Content length & organization
Congratulations! Your customer has opened your email. That’s one step successfully completed. The next step is to consider your content organization. Which vertical you’re writing for and what your purpose for emailing is will determine how your content should be organized.
Important factors to consider would be whether or not you need a lot of messaging itself — do you need a lot of copy in your message, or will your email consist primarily of photos and simple CTAs? Is your email an advertorial for a newsletter? How much text of the topics should you include under the headlines? Also, consider how you will arrange your content — should you include the bits of longer text first, or start with short headlines and lead into the message later? Play around with sequencing the content pieces in various orders, e.g., 1-2-3 or 3-1-2, etc.
Creative assets & design
The last, but certainly not least, important factor to test is the creative assets of your email. This part is essentially the artistic side of your message that should engage your readers’ visual sense. Keep in mind that you don’t want your email to be either too dramatically overwhelming or too boringly underwhelming. Features such as color, design, stock imagery, textual art or system text, and moving animations or static images, all provide for endless options to combine and create. Try testing email designs that vary in depth & design across a spectrum, and continue to work with those versions which seem to drive the most engagement.

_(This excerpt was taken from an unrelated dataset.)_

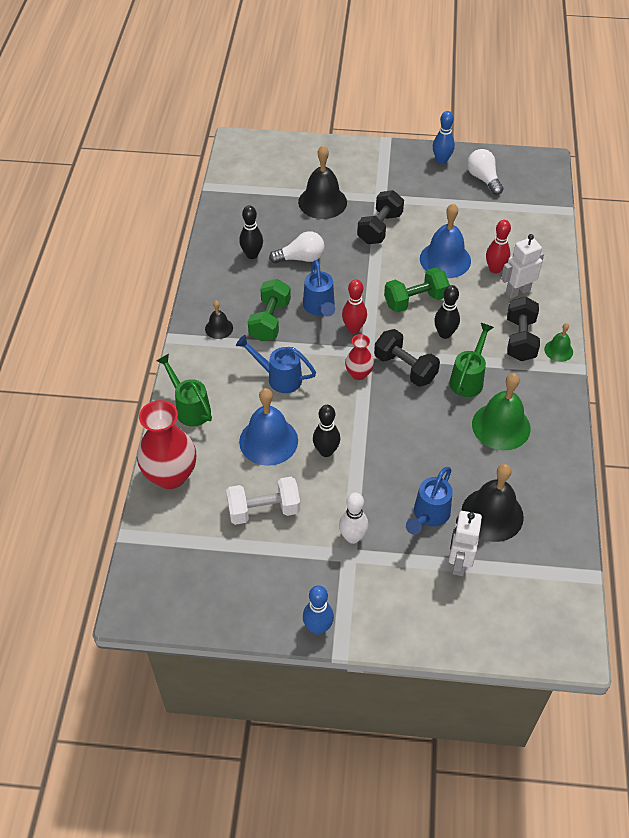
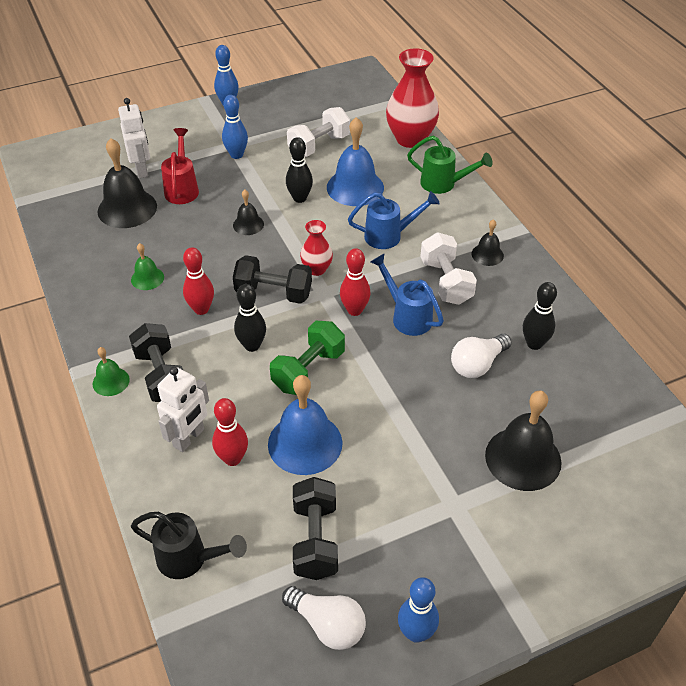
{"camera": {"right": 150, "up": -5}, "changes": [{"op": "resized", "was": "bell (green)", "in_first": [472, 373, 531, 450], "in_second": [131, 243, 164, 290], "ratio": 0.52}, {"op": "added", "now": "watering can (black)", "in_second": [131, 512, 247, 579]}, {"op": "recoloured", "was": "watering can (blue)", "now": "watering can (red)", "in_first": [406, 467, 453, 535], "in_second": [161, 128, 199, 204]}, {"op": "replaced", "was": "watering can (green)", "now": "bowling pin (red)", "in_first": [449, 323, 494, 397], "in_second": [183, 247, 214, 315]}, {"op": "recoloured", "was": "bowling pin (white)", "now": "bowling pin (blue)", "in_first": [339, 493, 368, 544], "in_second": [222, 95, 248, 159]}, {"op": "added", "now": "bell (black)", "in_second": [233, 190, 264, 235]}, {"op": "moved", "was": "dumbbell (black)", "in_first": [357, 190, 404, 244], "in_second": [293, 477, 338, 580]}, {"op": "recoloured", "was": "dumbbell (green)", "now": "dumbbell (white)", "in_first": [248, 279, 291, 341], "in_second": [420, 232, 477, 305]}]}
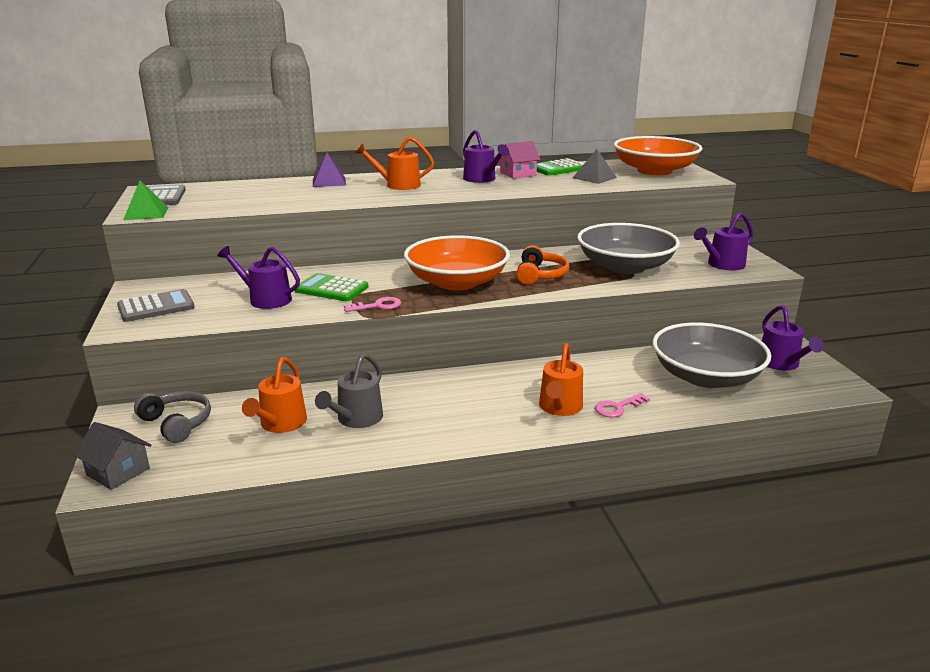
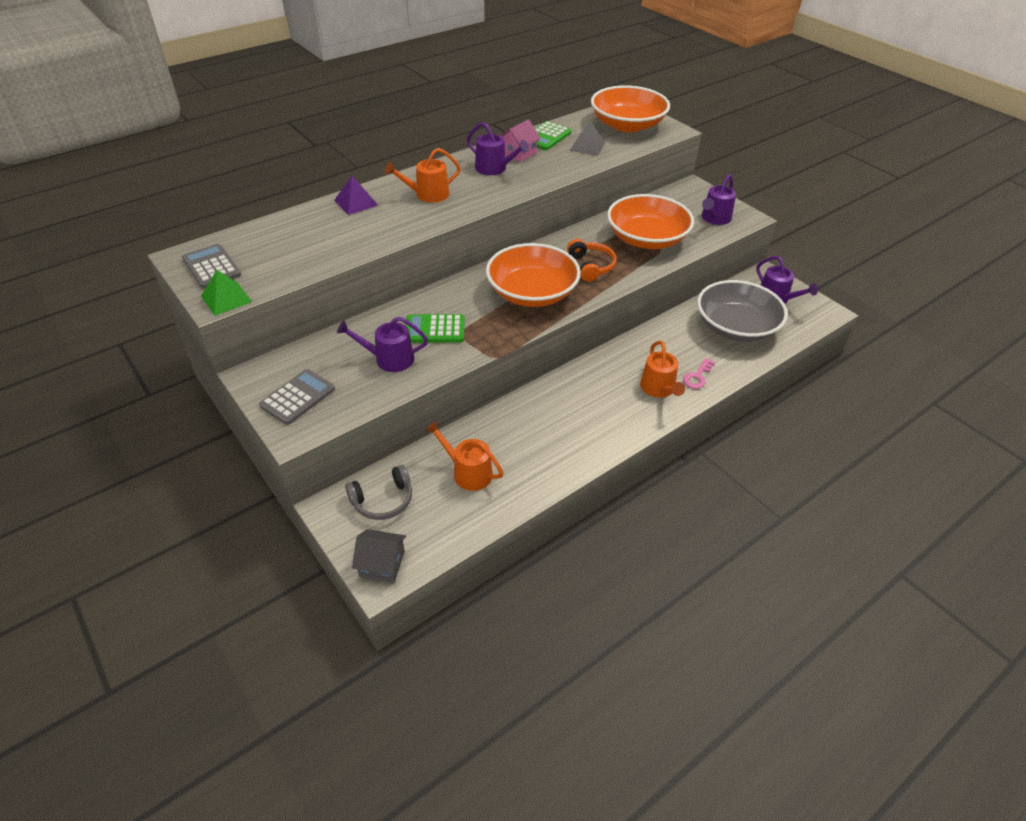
{"camera": {"right": -25, "up": 20}, "changes": [{"op": "turned", "was": "headphones (grey)", "in_first": [134, 391, 211, 443], "in_second": [345, 465, 412, 520], "clockwise": 135}, {"op": "turned", "was": "watering can (orange)", "in_first": [242, 357, 307, 433], "in_second": [425, 421, 504, 491], "clockwise": 135}, {"op": "recoloured", "was": "bowl (grey)", "now": "bowl (orange)", "in_first": [577, 223, 680, 274], "in_second": [607, 194, 694, 249]}, {"op": "removed", "was": "watering can (grey)", "in_first": [315, 354, 383, 428]}, {"op": "removed", "was": "key (pink)", "in_first": [344, 297, 401, 312]}]}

Get started by defining a testing plan
Now, testing your campaigns on segmented audiences with structured design and evaluation will tell you what’s working and what needs to be tossed. Results like these enable systematic improvement, actionable processes and informed marketing decisions. Make a plan to approach your testing much like you would the scientific method (without the terrible junior high flashbacks).
- Define your objective
- Create a hypothesis
- Design test
- Define your control group
- Evaluate results
Review, rework, retest
Here’s a tip: Make sure your testing pool is large enough to be significant, and act on the results by making adjustments. Winning your audience, driving engagement, driving revenue — whatever you want your results to be — it’s like any other challenge; It takes work and lessons learned, but ultimately in the end, with enough testing, you’ll succeed.